Content starts

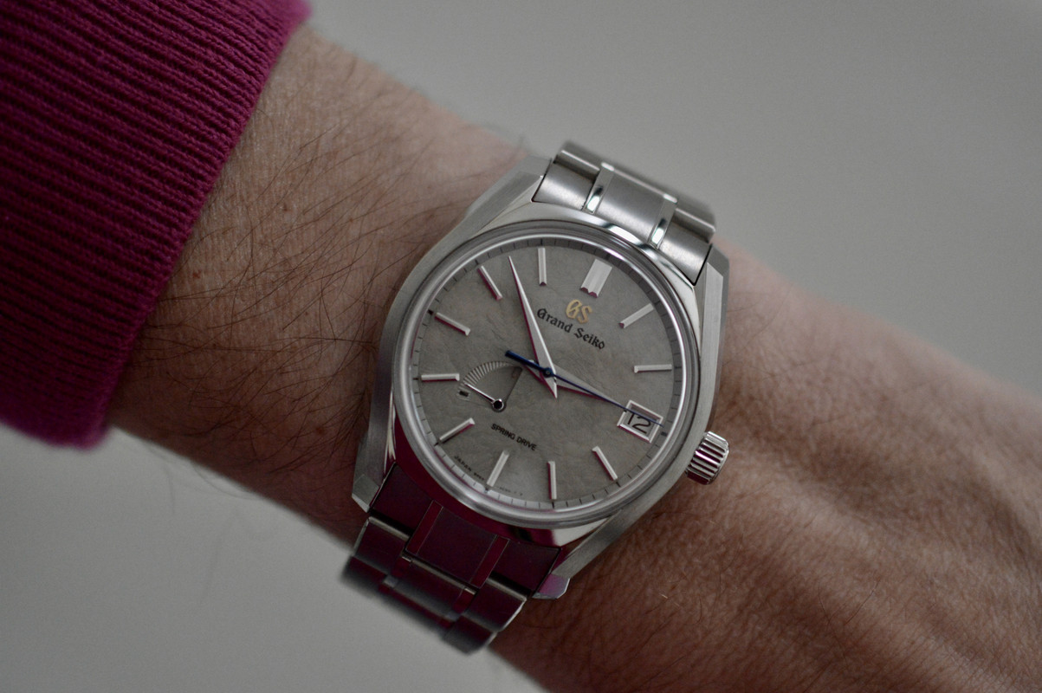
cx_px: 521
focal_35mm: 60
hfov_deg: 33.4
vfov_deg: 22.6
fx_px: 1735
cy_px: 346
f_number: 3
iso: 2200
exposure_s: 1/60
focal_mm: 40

Content ends
Content starts

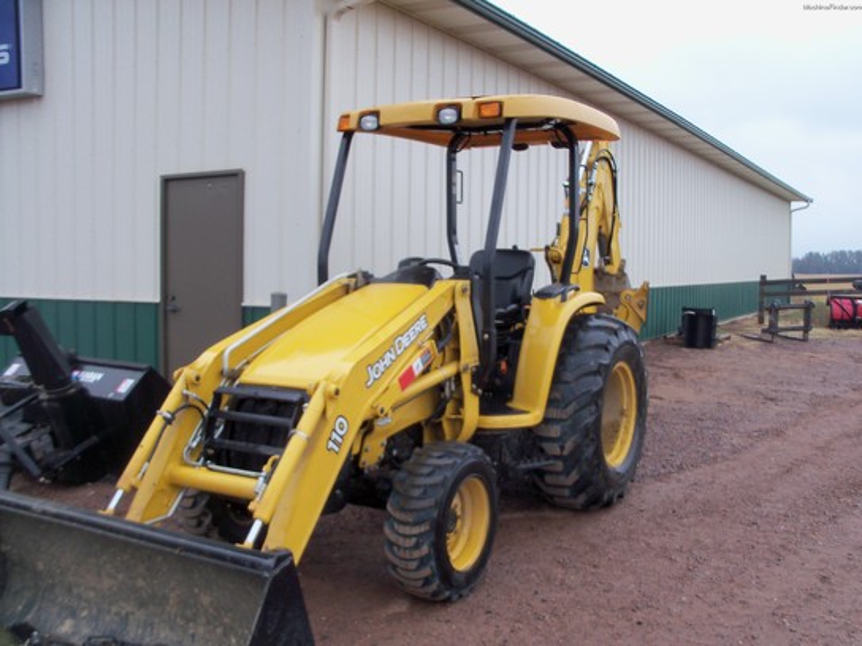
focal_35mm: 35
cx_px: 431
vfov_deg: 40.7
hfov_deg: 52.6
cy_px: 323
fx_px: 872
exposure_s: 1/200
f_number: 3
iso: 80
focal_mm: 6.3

Content ends

Going back to the entries above, set down exactly the lines that begin at the one with "focal_35mm: 60" and end at the one with "focal_mm: 40", both included, and nothing else.

focal_35mm: 60
hfov_deg: 33.4
vfov_deg: 22.6
fx_px: 1735
cy_px: 346
f_number: 3
iso: 2200
exposure_s: 1/60
focal_mm: 40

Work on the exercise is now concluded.